Yellow Pansy cross pollinated with Yellow Pansy - White Pansy
Yellow Pansy cross pollinated with Yellow Pansy - Coral Pansy (Rare)
Yellow Pansy cross pollinated with Yellow Pansy - Orange Pansy
Pink Tulip cross pollinated with Orange Tulip - White Tulip
Pink Tulip cross pollinated with Orange Tulip - Orange Tulip
Pink Tulip cross pollinated with Orange Tulip - Black Tulip (Rare)

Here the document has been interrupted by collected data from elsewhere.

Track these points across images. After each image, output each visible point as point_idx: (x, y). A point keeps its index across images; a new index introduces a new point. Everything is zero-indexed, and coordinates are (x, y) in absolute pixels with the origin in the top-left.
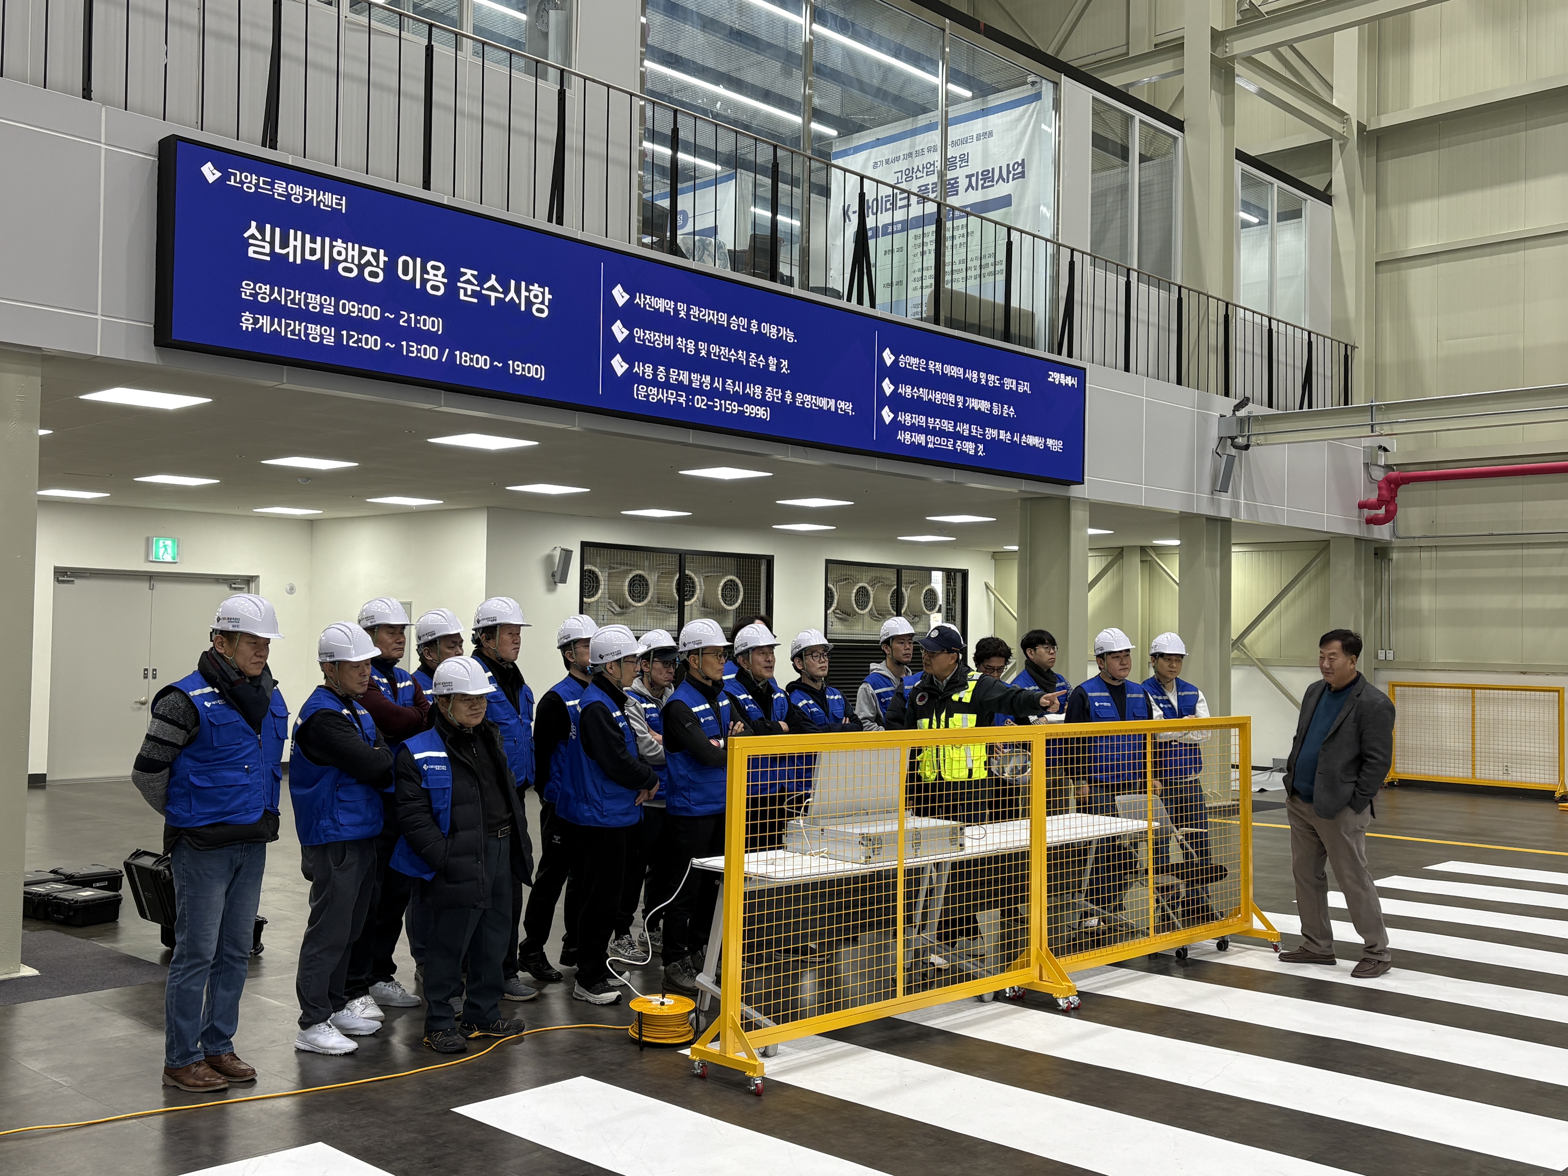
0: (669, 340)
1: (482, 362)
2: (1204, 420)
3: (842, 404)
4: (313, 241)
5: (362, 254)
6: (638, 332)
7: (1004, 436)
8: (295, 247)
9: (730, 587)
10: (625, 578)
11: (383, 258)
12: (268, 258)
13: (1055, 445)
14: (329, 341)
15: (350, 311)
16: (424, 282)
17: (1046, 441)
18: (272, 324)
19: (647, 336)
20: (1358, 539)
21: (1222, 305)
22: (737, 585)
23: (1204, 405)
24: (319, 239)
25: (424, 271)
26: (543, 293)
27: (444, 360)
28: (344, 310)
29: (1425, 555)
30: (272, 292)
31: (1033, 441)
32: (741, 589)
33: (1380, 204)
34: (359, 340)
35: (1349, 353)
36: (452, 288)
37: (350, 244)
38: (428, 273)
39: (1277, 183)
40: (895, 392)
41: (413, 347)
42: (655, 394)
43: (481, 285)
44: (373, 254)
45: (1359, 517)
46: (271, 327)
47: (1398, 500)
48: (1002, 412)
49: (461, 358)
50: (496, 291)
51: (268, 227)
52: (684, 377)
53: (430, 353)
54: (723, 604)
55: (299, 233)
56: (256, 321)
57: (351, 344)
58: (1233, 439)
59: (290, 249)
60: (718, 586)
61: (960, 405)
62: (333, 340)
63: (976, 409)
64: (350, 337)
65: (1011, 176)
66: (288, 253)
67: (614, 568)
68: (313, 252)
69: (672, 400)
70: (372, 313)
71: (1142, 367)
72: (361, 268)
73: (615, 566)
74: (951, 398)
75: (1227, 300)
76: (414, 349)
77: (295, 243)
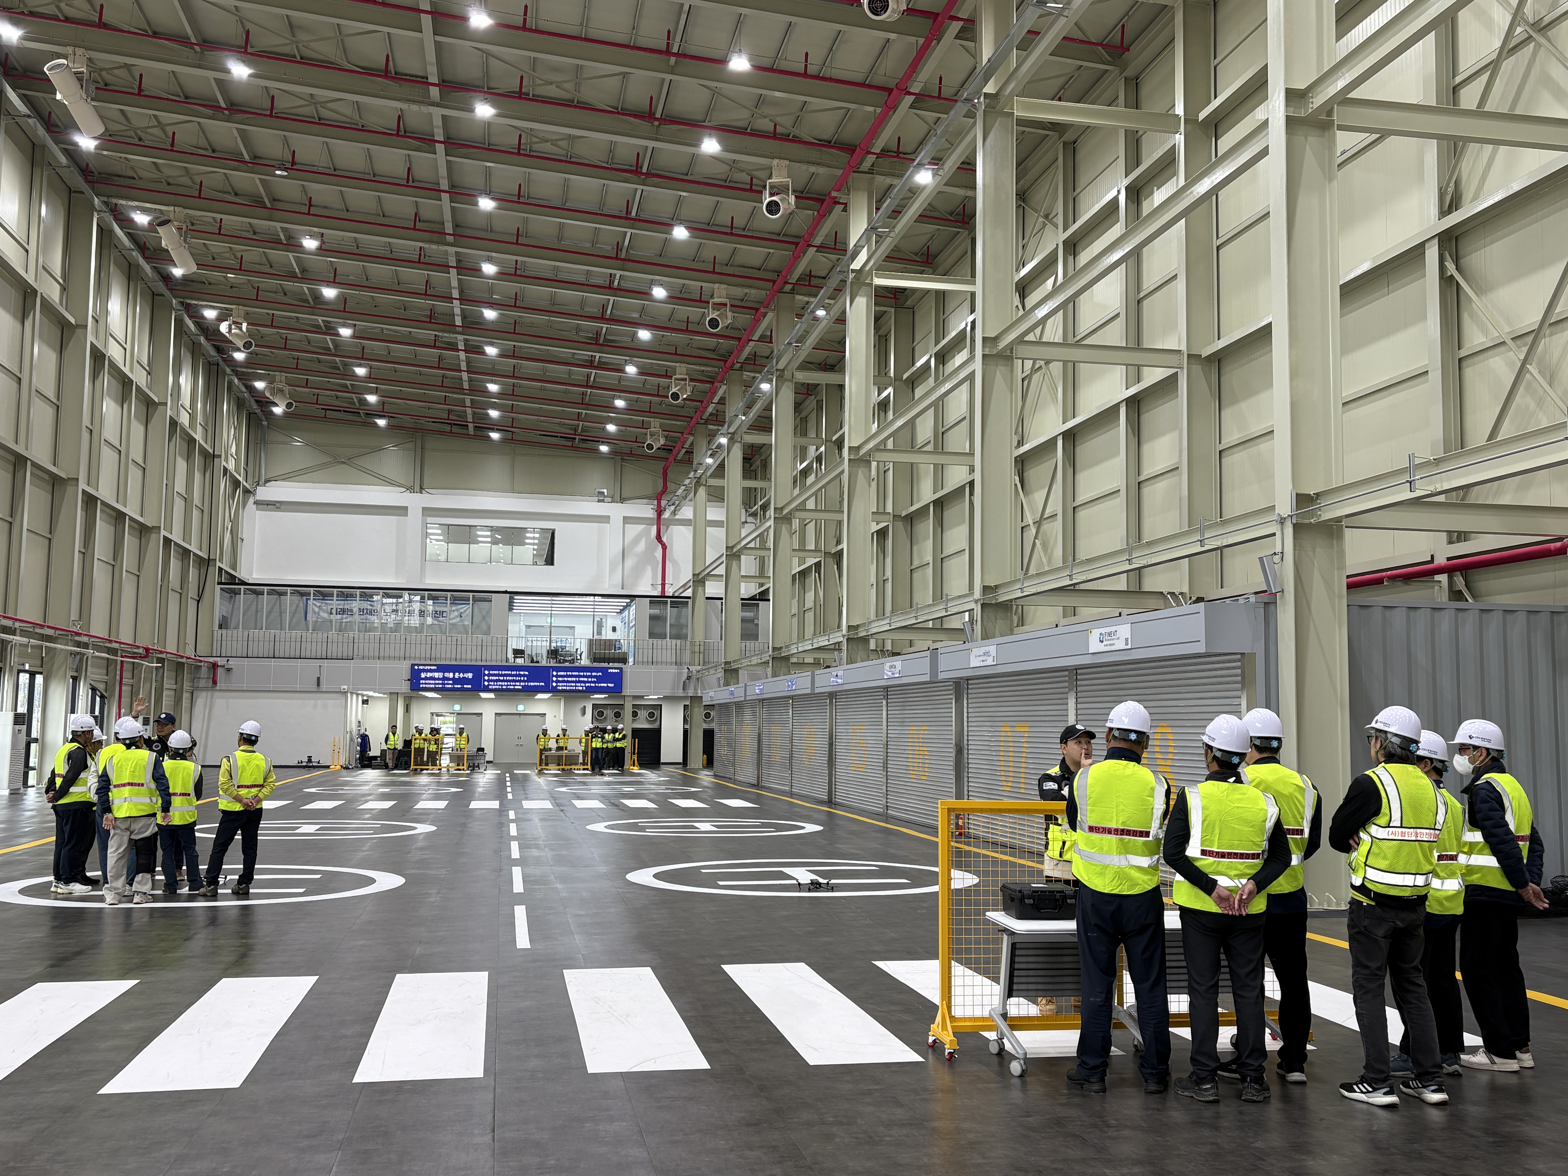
13: (613, 685)
17: (609, 685)
31: (605, 684)
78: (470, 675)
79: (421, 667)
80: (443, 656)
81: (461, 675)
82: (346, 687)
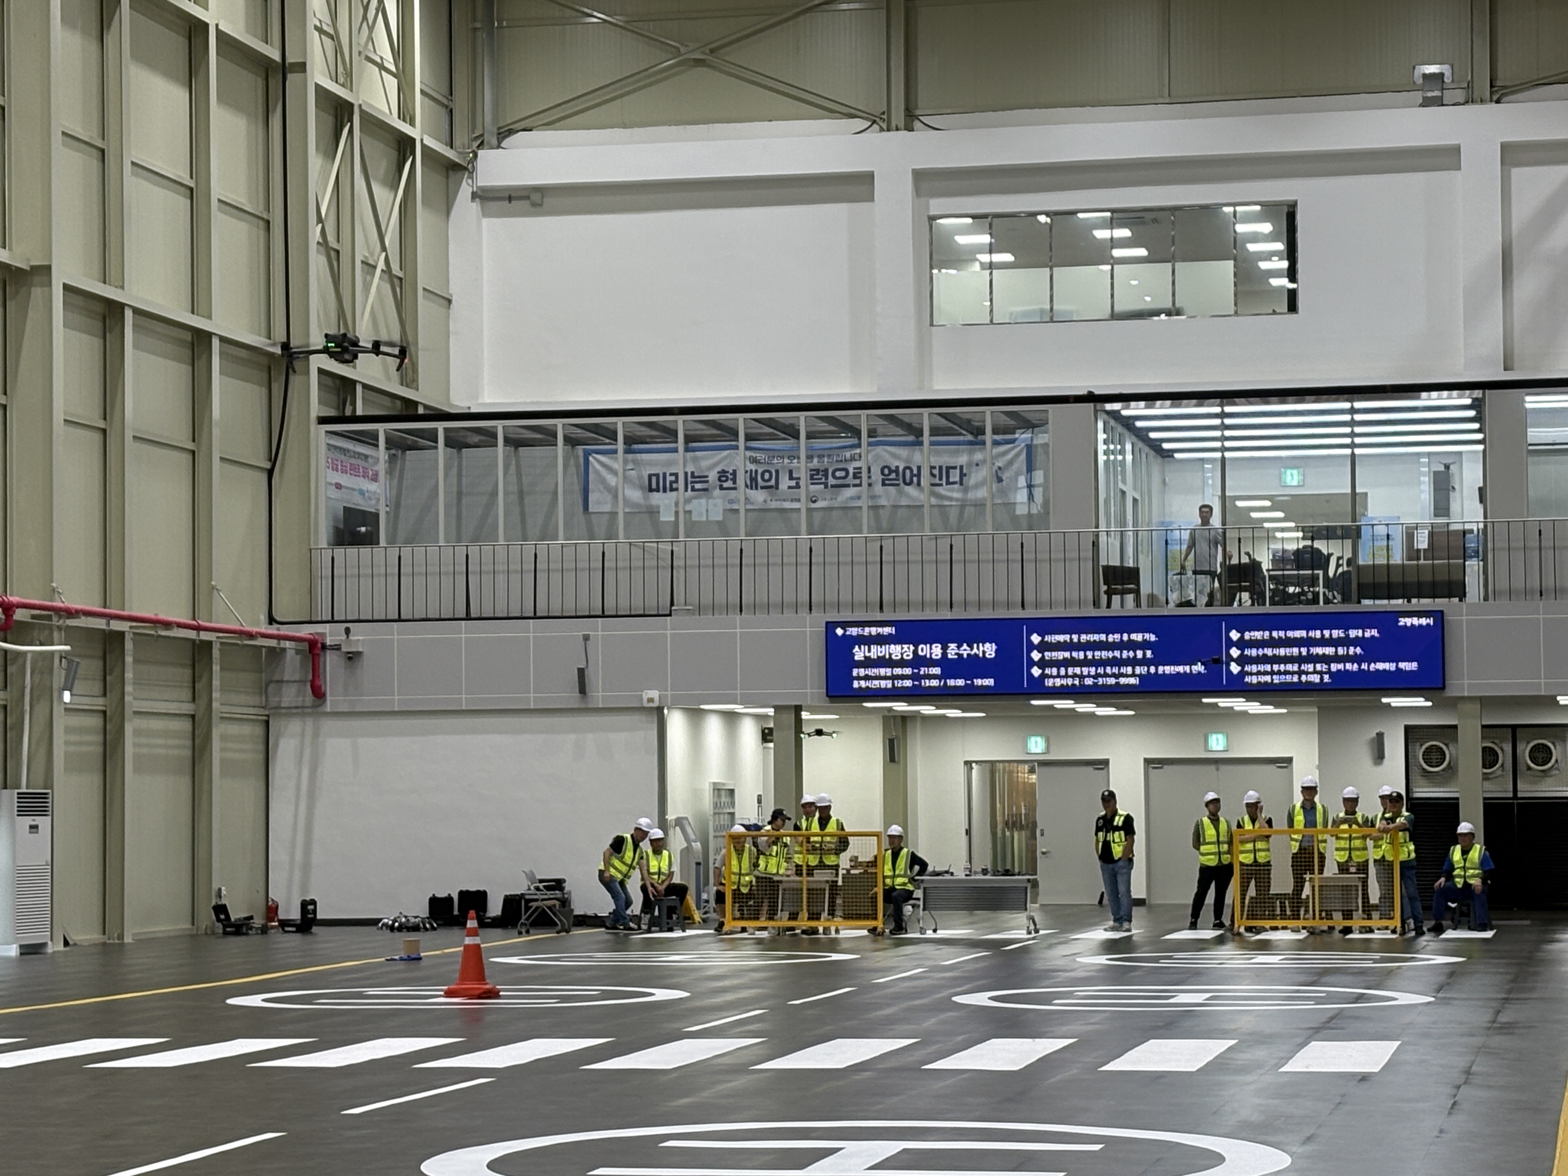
0: (1067, 655)
1: (960, 682)
3: (1196, 668)
6: (1048, 654)
7: (1351, 667)
8: (874, 652)
11: (912, 648)
12: (863, 659)
13: (1408, 666)
15: (898, 672)
16: (931, 654)
17: (1397, 665)
18: (866, 683)
19: (1053, 655)
24: (883, 647)
26: (991, 647)
27: (941, 685)
28: (895, 672)
30: (865, 671)
31: (1381, 666)
34: (903, 683)
36: (945, 654)
37: (897, 646)
38: (933, 650)
40: (1241, 654)
41: (927, 682)
42: (1058, 682)
43: (959, 649)
44: (907, 647)
48: (1348, 652)
49: (950, 683)
51: (863, 646)
52: (1078, 670)
53: (935, 683)
55: (875, 646)
56: (859, 683)
61: (1304, 653)
62: (891, 685)
63: (1321, 653)
64: (898, 683)
66: (871, 655)
68: (881, 652)
69: (1072, 683)
70: (908, 671)
72: (902, 654)
74: (1295, 650)
78: (989, 650)
79: (854, 631)
80: (915, 596)
81: (965, 651)
82: (654, 694)
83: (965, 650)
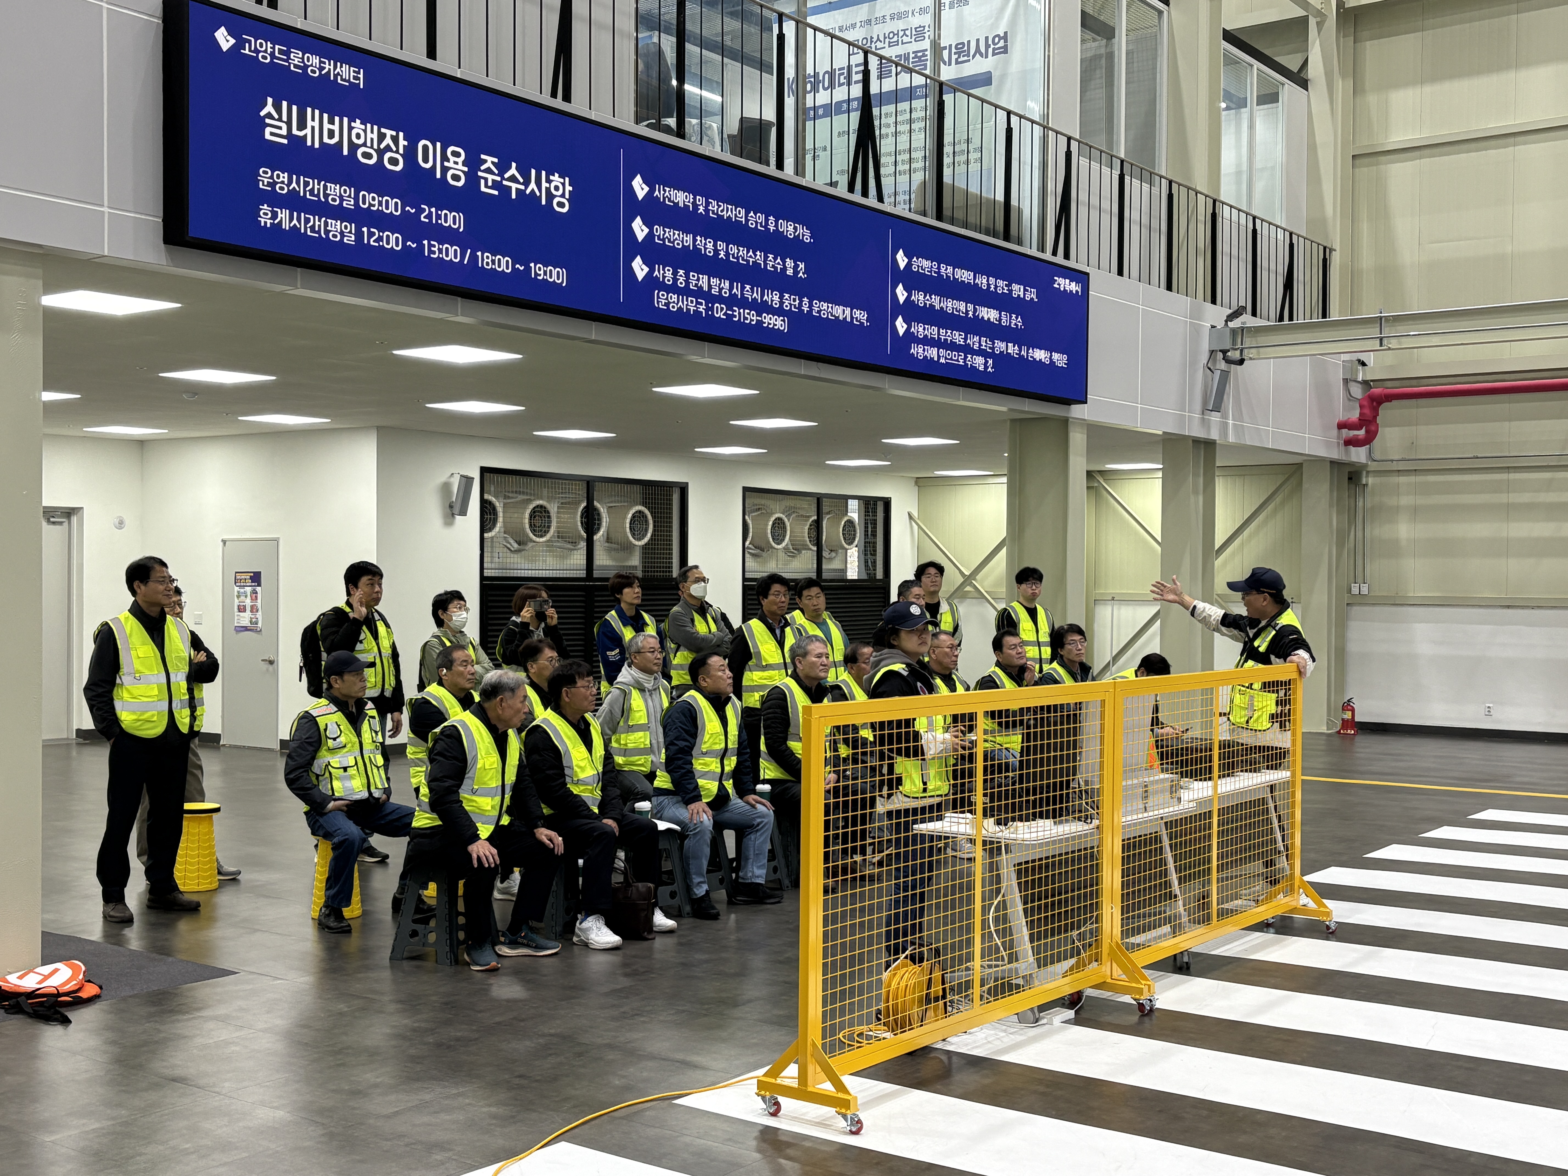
0: (688, 239)
1: (504, 264)
2: (1196, 330)
3: (857, 313)
4: (331, 122)
5: (382, 137)
6: (658, 230)
7: (1012, 349)
8: (313, 128)
9: (638, 518)
10: (525, 508)
11: (402, 143)
12: (285, 141)
13: (1060, 359)
14: (350, 239)
15: (371, 205)
16: (445, 170)
17: (1051, 356)
18: (291, 220)
19: (667, 234)
20: (1333, 463)
21: (1210, 202)
22: (646, 517)
23: (1196, 314)
24: (337, 119)
25: (445, 158)
26: (563, 184)
27: (465, 262)
28: (364, 203)
29: (1403, 479)
30: (290, 182)
31: (1040, 355)
32: (651, 522)
33: (1357, 90)
34: (380, 239)
35: (1327, 256)
36: (473, 178)
37: (369, 125)
38: (448, 161)
39: (1257, 64)
40: (908, 299)
41: (434, 246)
42: (675, 302)
43: (501, 174)
44: (392, 136)
45: (1338, 438)
46: (290, 223)
47: (1379, 420)
48: (1010, 322)
49: (483, 260)
50: (518, 182)
51: (285, 104)
52: (704, 281)
53: (451, 253)
54: (631, 538)
55: (317, 112)
56: (274, 216)
57: (372, 243)
58: (1224, 352)
59: (308, 131)
60: (625, 518)
61: (971, 314)
62: (353, 239)
63: (986, 319)
64: (371, 235)
65: (990, 50)
66: (306, 135)
67: (509, 498)
68: (331, 134)
69: (692, 308)
70: (392, 206)
71: (1135, 272)
72: (381, 153)
73: (510, 495)
74: (962, 306)
75: (1215, 197)
76: (436, 249)
77: (313, 124)
78: (559, 192)
83: (513, 179)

What have other people gotten?


----------



## Soigne (Dec 18, 2017)

black tulip cross pollinated with a pink tulip gives out purple tulip seeds


----------



## J087 (Dec 18, 2017)

So far I'd say:
Common + common = 70% common, 30% rare.
Common + rare = 50% common, 50% lv1 rare. (black, pink)
Rare + rare = 50% lv1 rare (black pink), 50% lv2 rare (purple)


----------



## AppleBitterCrumble (Dec 18, 2017)

red tulip x red tulip = yellow tulip
orange tulip x red tulip = yellow tulip


----------



## xSuperMario64x (Dec 18, 2017)

Omgggfff they made legit orange pansies??? And blue tulips????

I think I'm gonna cry :,)


----------



## Bcat (Dec 18, 2017)

Wish there was an item that guaranteed rares when you cross pollinated. I’d use the heck out of it.


----------



## noctibloom (Dec 18, 2017)

This is what I've been using, and it hasn't been inaccurate so far: 

https://www.reddit.com/r/ACPocketCamp/comments/7kh2wi/cross_pollination_combinations/


----------